Aim of the exercise:
Copy out each line of the material below that holds the string "align".

Task data:
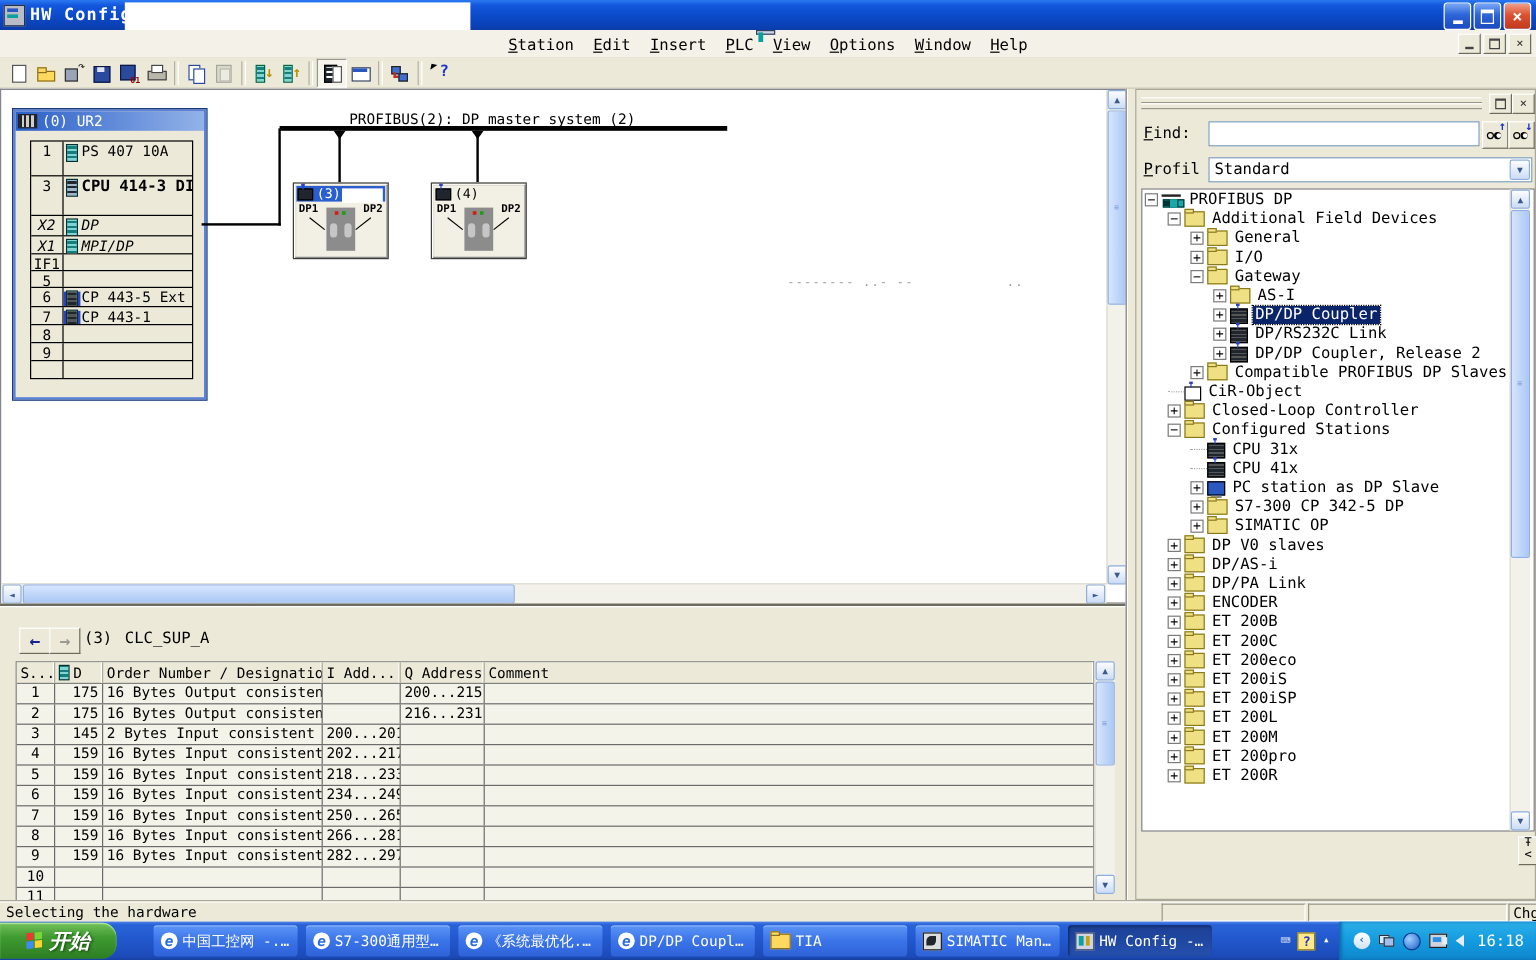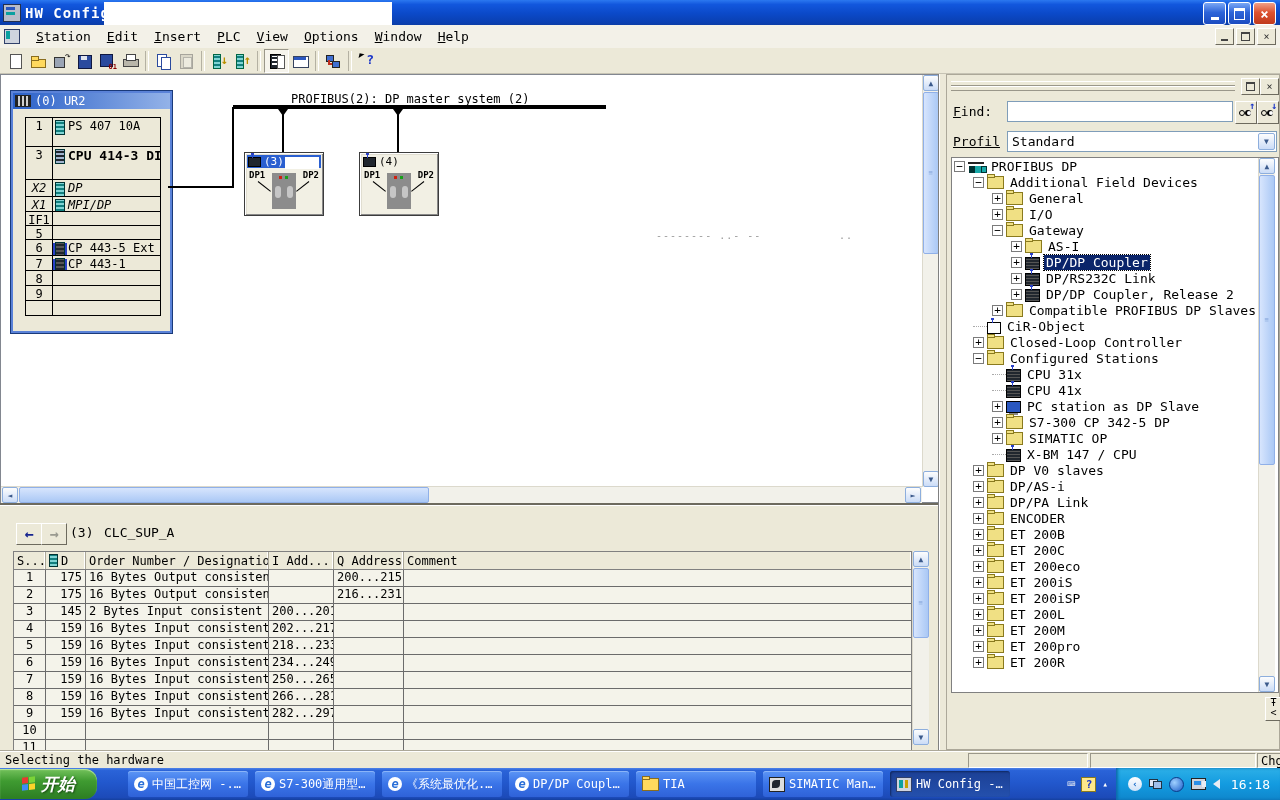--- a/index.html
+++ b/index.html
@@ -25,7 +25,7 @@
 
   
   .menubar{position:absolute;left:0;top:25px;width:1280px;height:23px;background:#f3f1e8;border-bottom:1px solid #d4d0c0;
-           display:flex;align-items:center;font-size:13px;}
+           display:flex;align-items:center;font-size:13px;flex-direction:column;}
   .mdi-icon{width:14px;height:13px;margin:0 8px 0 4px;background:#cfd4de;border:1px solid #30406a;position:relative;}
   .mdi-icon:before{content:"";position:absolute;left:1px;top:1px;width:4px;height:8px;background:#0aa0a0;}
   .menu-item{padding:2px 8px;cursor:default;}

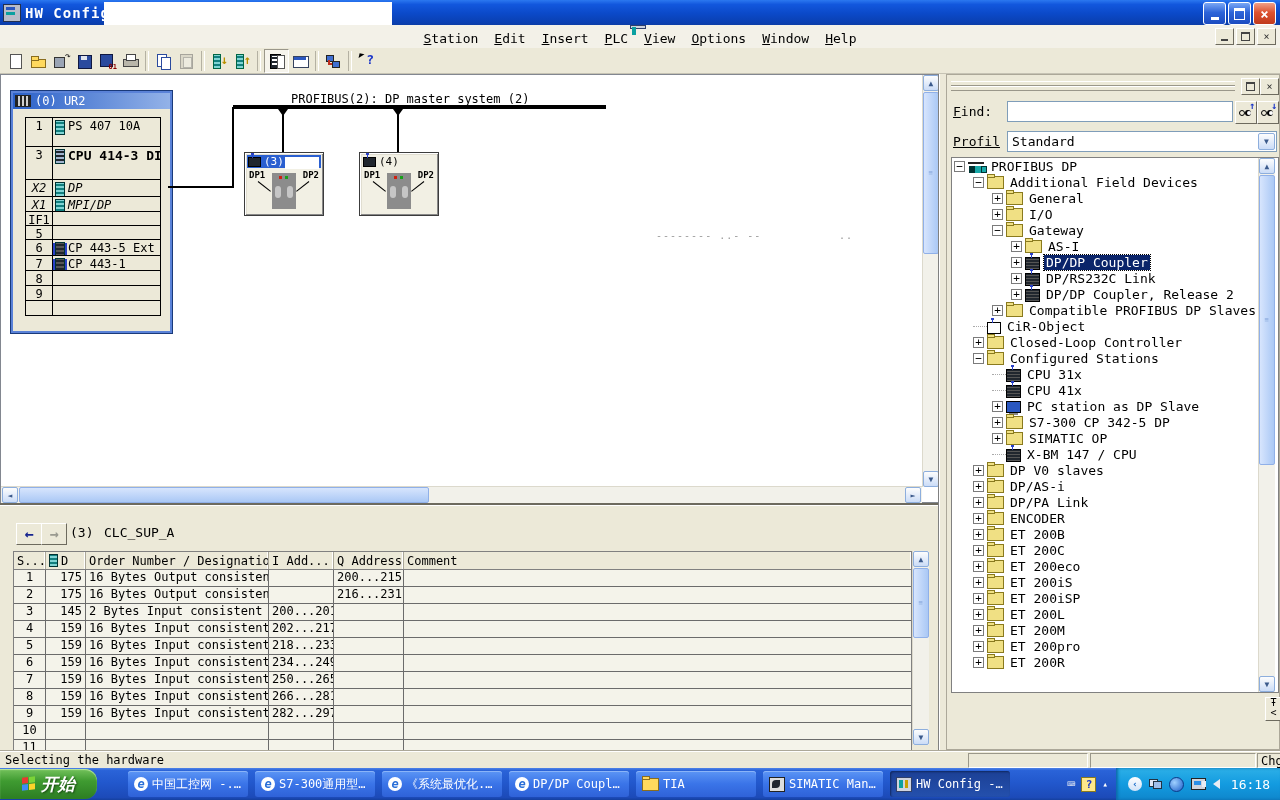--- a/index.html
+++ b/index.html
@@ -640,7 +640,7 @@
     <div class="binoc up" style="left:288px;top:26px;"></div>
     <div class="binoc dn" style="left:310px;top:26px;"></div>
 
-    <span class="cat-label accel" style="left:6px;top:59px;text-decoration:underline;"><u>P</u>rofil</span>
+    <span class="cat-label accel" style="left:6px;top:59px;"><u>P</u>rofil</span>
     <div class="combo" style="left:60px;top:56px;width:270px;height:21px;">
       <span class="combo-text">Standard</span>
       <span class="combo-btn">▼</span>

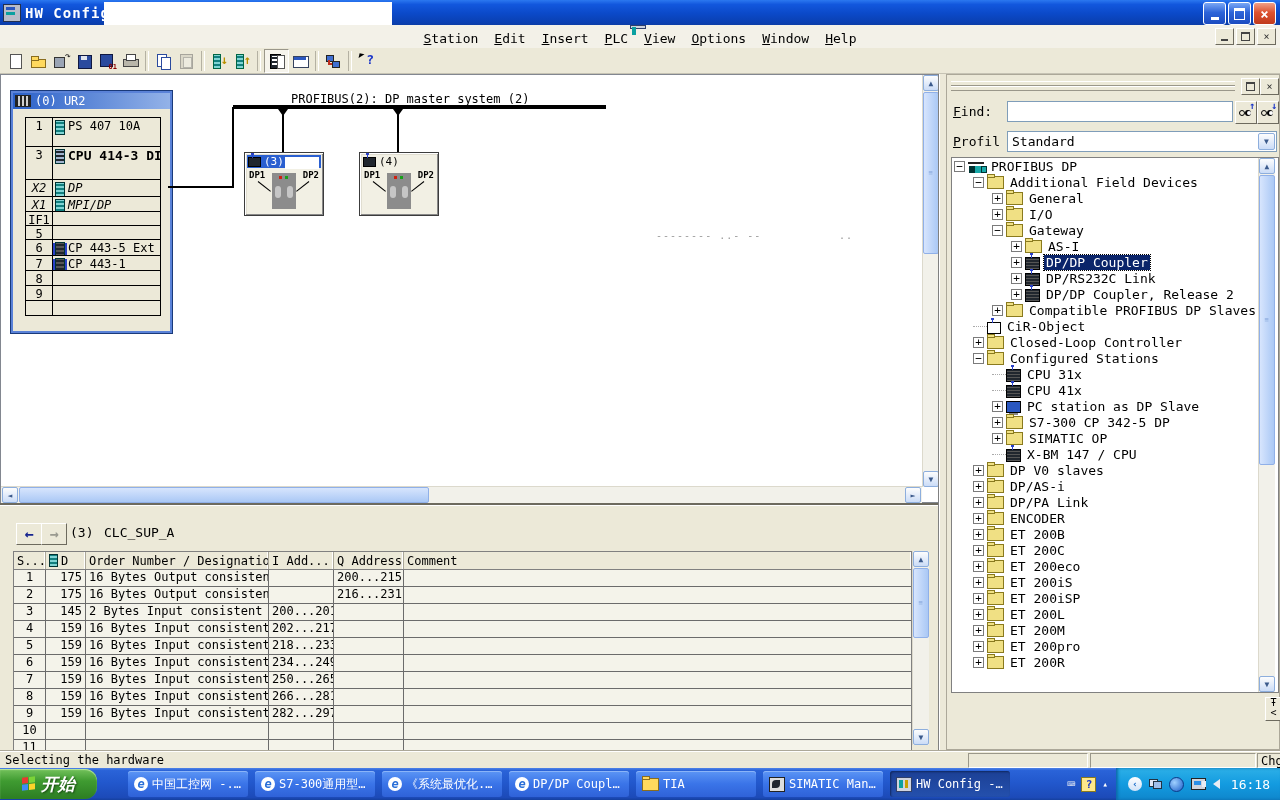--- a/index.html
+++ b/index.html
@@ -759,12 +759,6 @@
           <span class="tlabel">SIMATIC OP</span>
         </div>
         <div class="trow">
-          <span style="width: 40px; flex: 0 0 auto;"></span>
-          <span style="width: 14px; flex: 0 0 auto; border-bottom: 1px dotted rgb(170, 170, 170); height: 1px;"></span>
-          <span class="nicon nicon-dev"></span>
-          <span class="tlabel">X-BM 147 / CPU</span>
-        </div>
-        <div class="trow">
           <span style="width: 21px; flex: 0 0 auto;"></span>
           <span class="texp">+</span>
           <span class="nicon nicon-folder"></span>

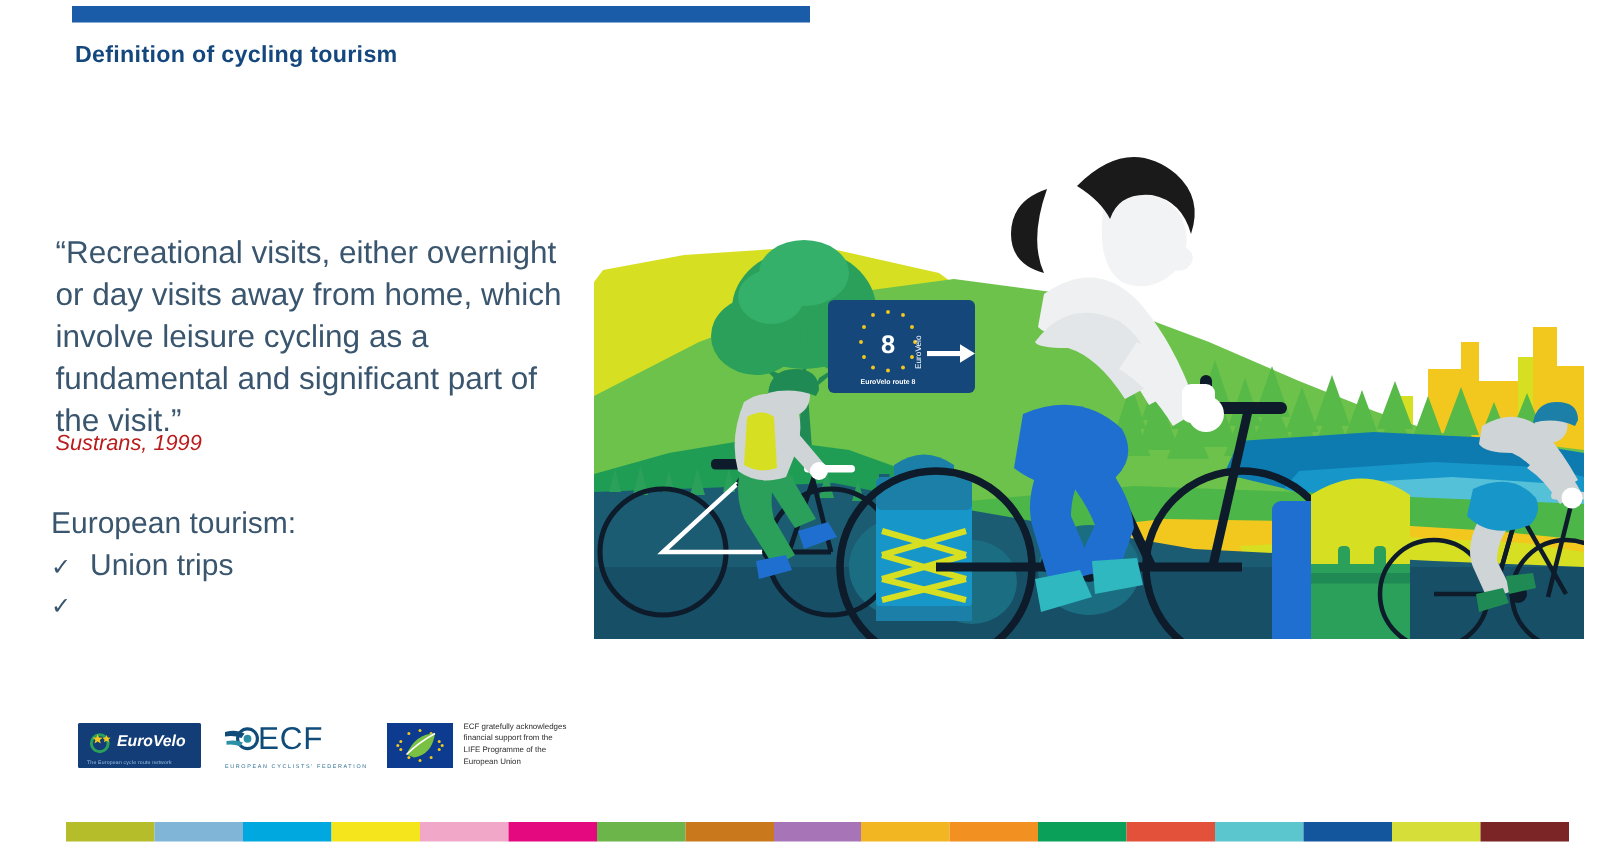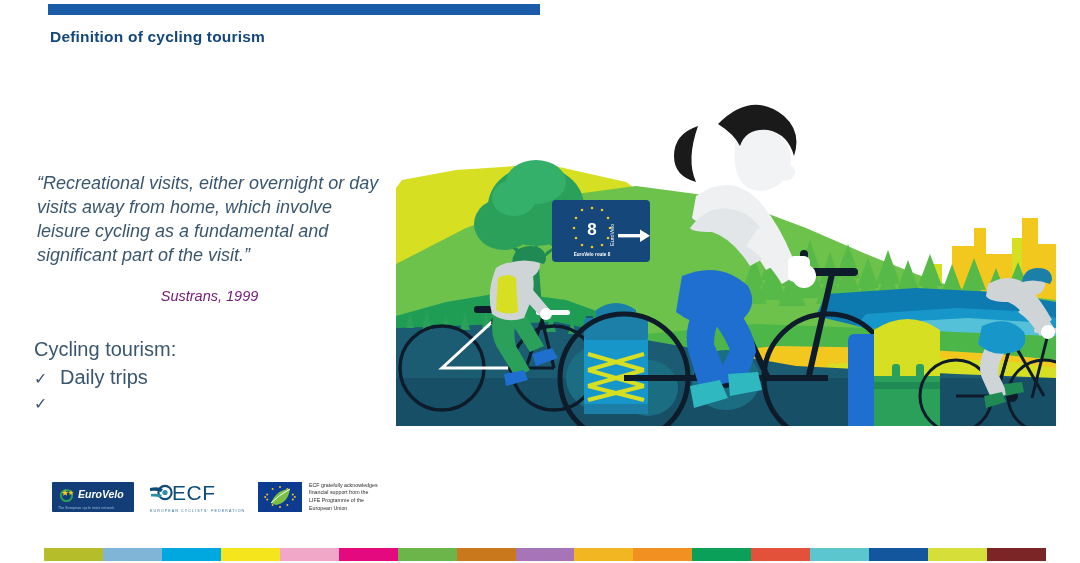--- a/index.html
+++ b/index.html
@@ -27,9 +27,9 @@
 
   
   .quote {
-    position: absolute; left: 37px; top: 172px;
+    position: absolute; left: 37px; top: 155px;
     width: 350px;
-    font-size: 18px; font-style: italic;
+    font-size: 21px; 
     line-height: 1.33; color: #3a566e;
   }
   .quote-source {

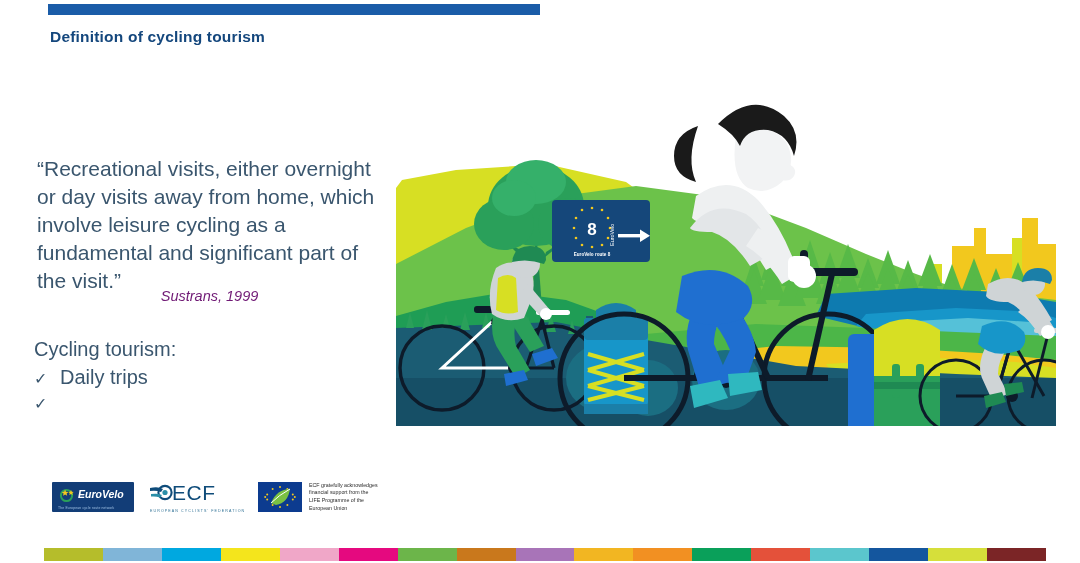--- a/index.html
+++ b/index.html
@@ -34,9 +34,9 @@
   }
   .quote-source {
     position: absolute; left: 37px; top: 288px;
-    width: 345px; text-align: center;
+    width: 345px; text-align: left;
     font-size: 14.5px; font-style: italic;
-    color: #701a75;
+    color: #b91c1c;
   }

Solution to the problem:
-           display:flex;align-items:center;font-size:13px;}
+           display:flex;align-items:center;font-size:13px;flex-direction:column;}
-    width: 345px; text-align: center;
+    width: 345px; text-align: left;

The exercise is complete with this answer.